-- What to produce --
Determine how many lines below contain the word "down", then state only that figure.

-- Stored data --

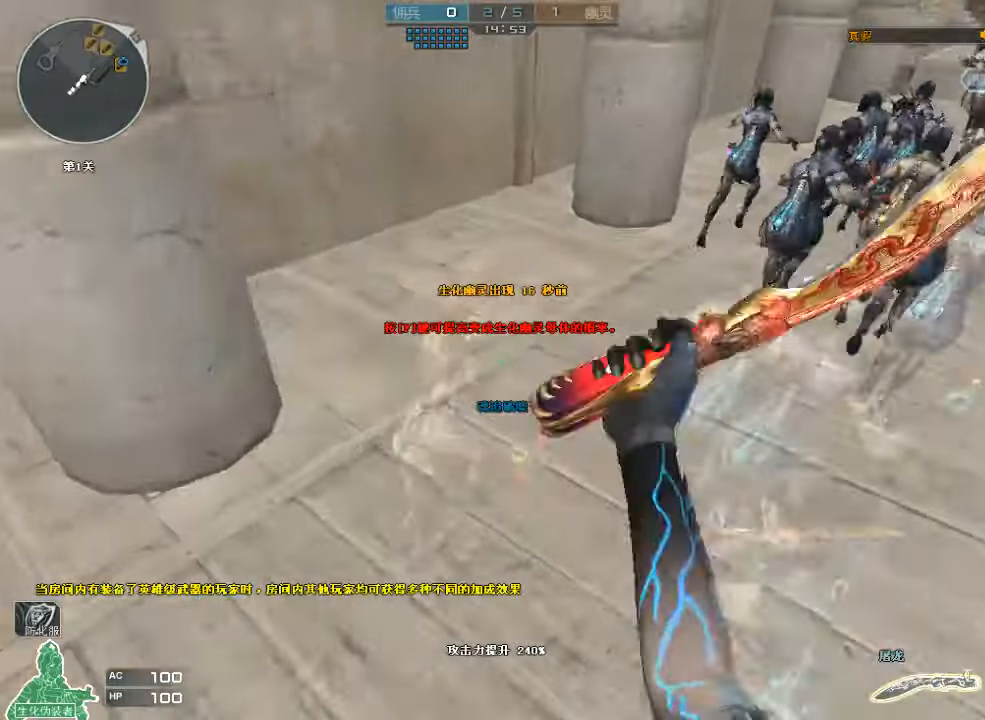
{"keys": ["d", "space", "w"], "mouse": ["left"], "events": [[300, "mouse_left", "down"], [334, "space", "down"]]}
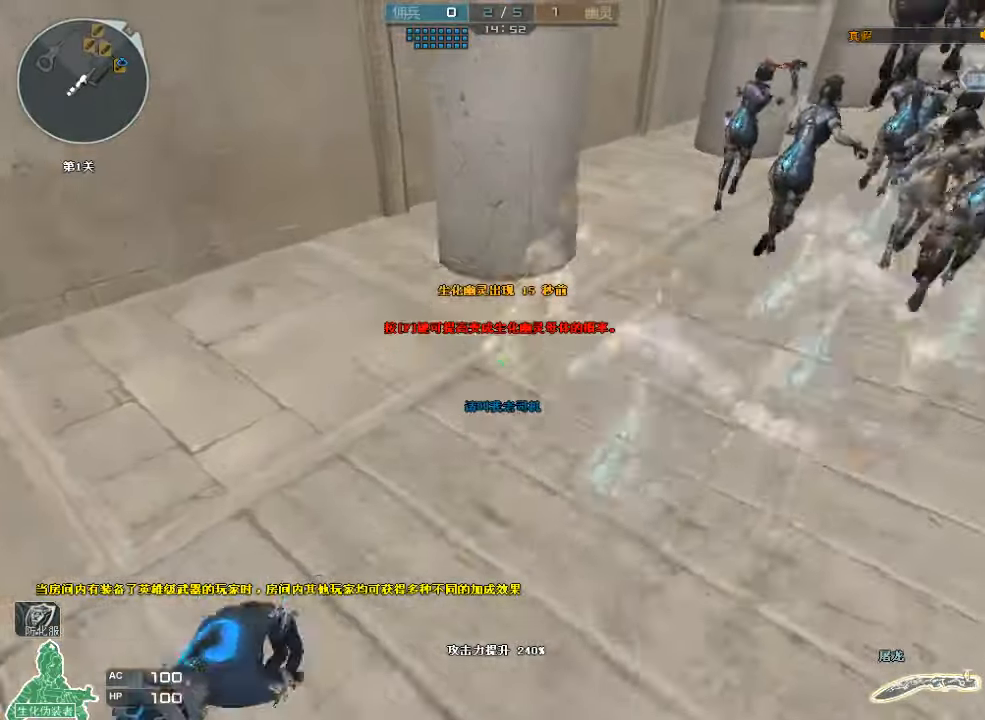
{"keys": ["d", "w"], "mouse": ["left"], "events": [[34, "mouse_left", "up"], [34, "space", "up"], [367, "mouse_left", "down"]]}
==
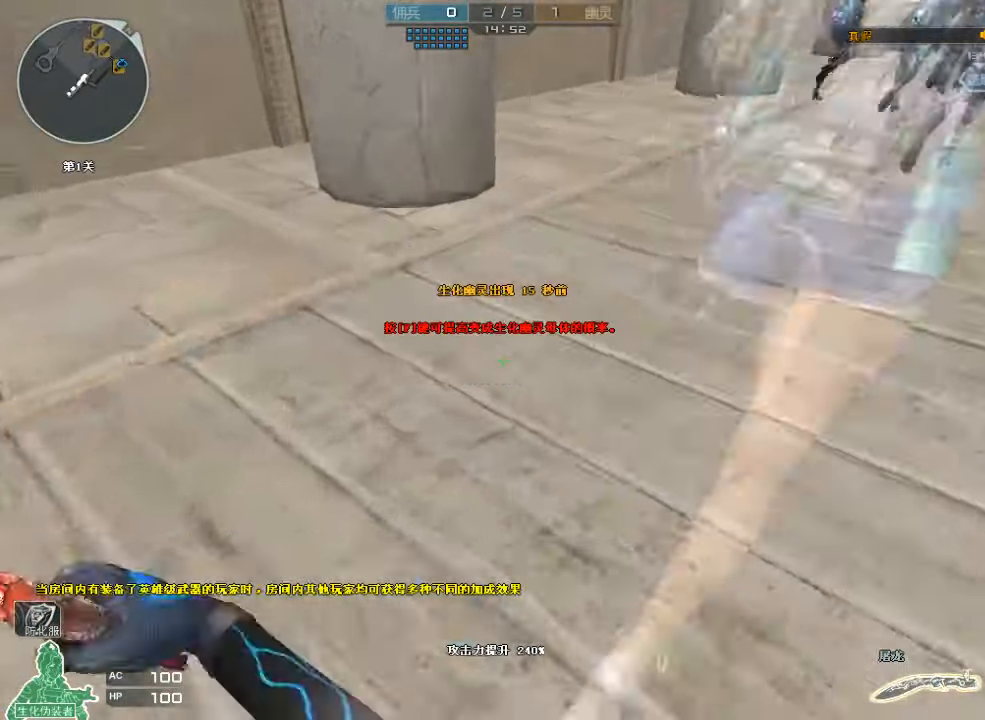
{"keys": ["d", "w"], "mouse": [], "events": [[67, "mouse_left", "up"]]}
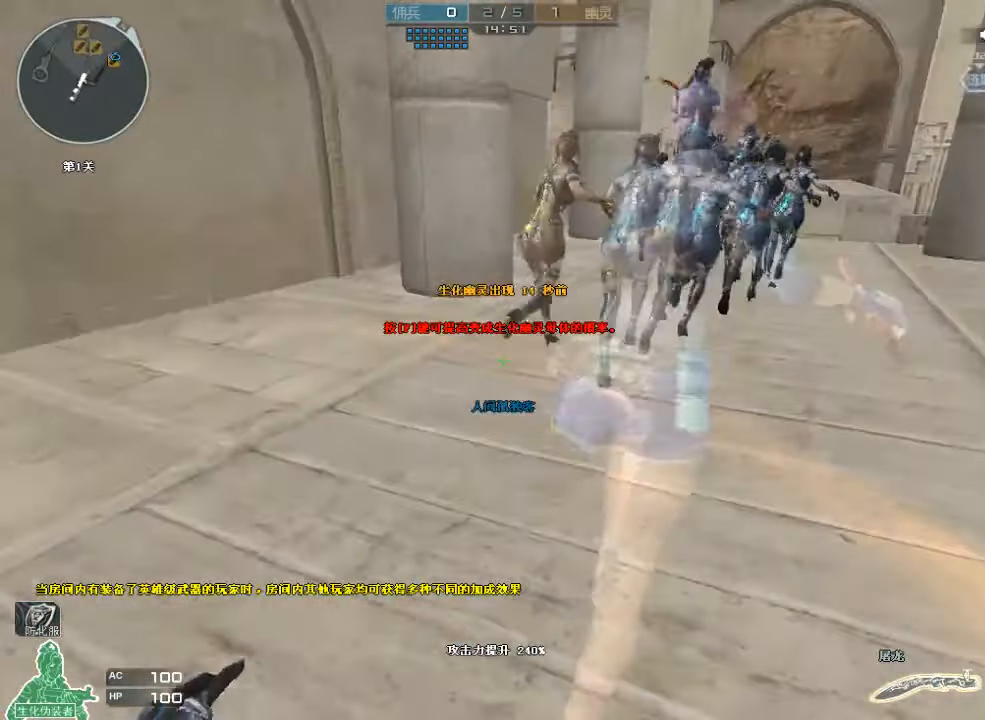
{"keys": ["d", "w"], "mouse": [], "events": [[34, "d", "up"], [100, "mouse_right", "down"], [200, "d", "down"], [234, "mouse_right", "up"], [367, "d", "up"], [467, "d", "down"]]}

-- Exercise solution --
3